I think that it's important to ascertain how many particles are required to cause infection as well as how long before the onset of symptoms,or, after "infection", is one shedding sufficient quantities of virus to be infectious.

It seems to me that Cowlings study can only be conducted under VERY controlled circumstances, and then what would be a satisfactory sample size ? does 36 do it? That result would then be reliable for that given strain, and you would then model the other potential variables.

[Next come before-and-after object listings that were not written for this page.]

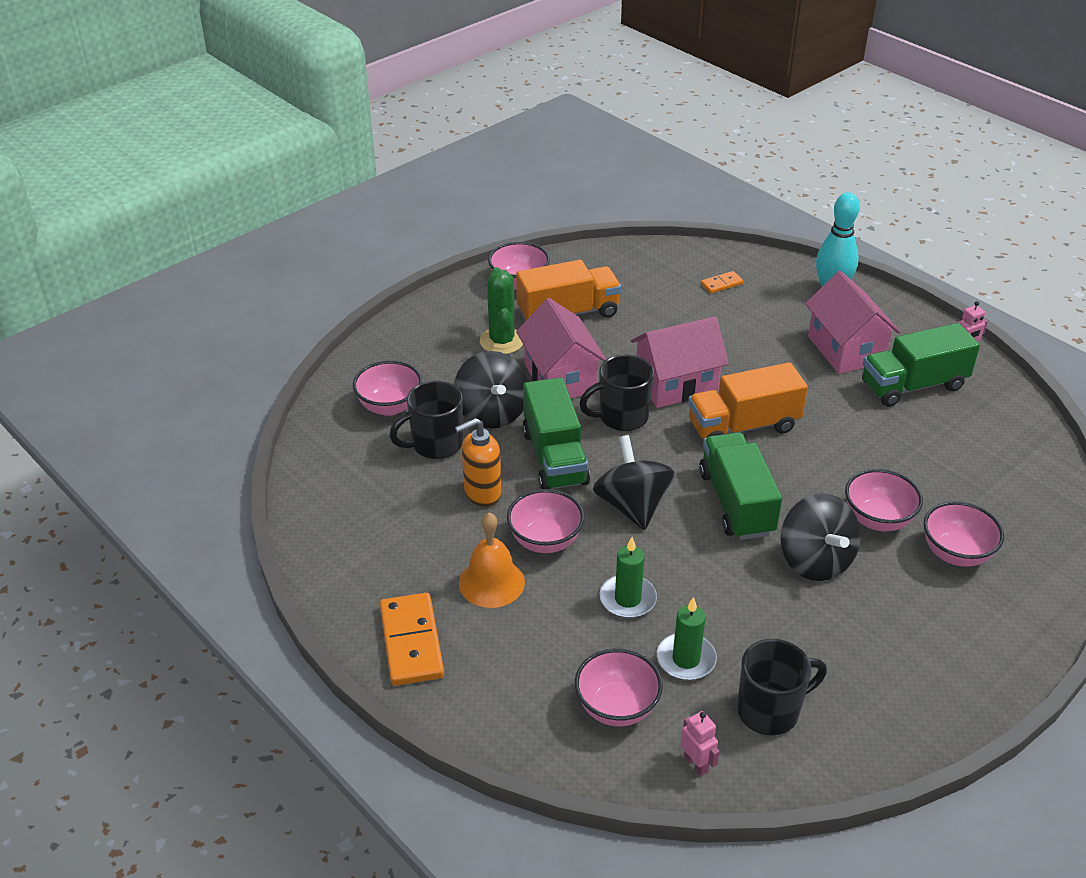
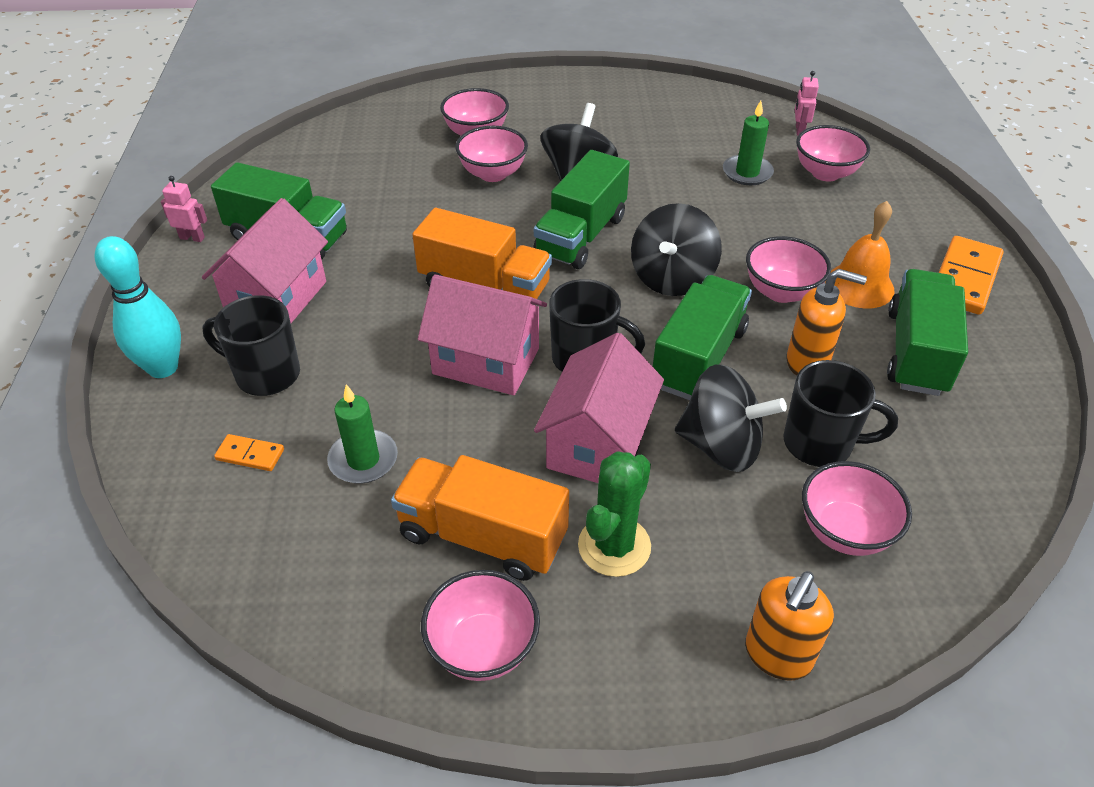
camera: 140 degrees left, 5 degrees up
(388, 341) = (777, 655): none -> orange soap dispenser
(412, 545) = (916, 352): none -> green truck
(492, 413) = (721, 446): black spinning top -> black spinning top turned 90 degrees clockwise
(627, 599) = (751, 221): green candle -> green candle (363, 459)
(770, 711) = (721, 129): black mug -> black mug (266, 374)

It seems any definitive discoveries then need to be compared with common sense man in the street observations,after the fact, in the wild, "like 10 days ago we had a an index case "in town", now everyone I ask knows someone who's sick, or whatever...with the same strain.

While on the topic of natural history of flu, there's another recent paper from Lancet Infectious Diseases that combines historical data to give an estimate of the incubation period for a host of respiratory viral infections, including influenza A and B. While there are some potential complications with combining data from a bunch of different studies that looked at different flu viruses, this paper does give some more precision to our understanding of the incubation period of influenza and of the utility of incubation periods in general.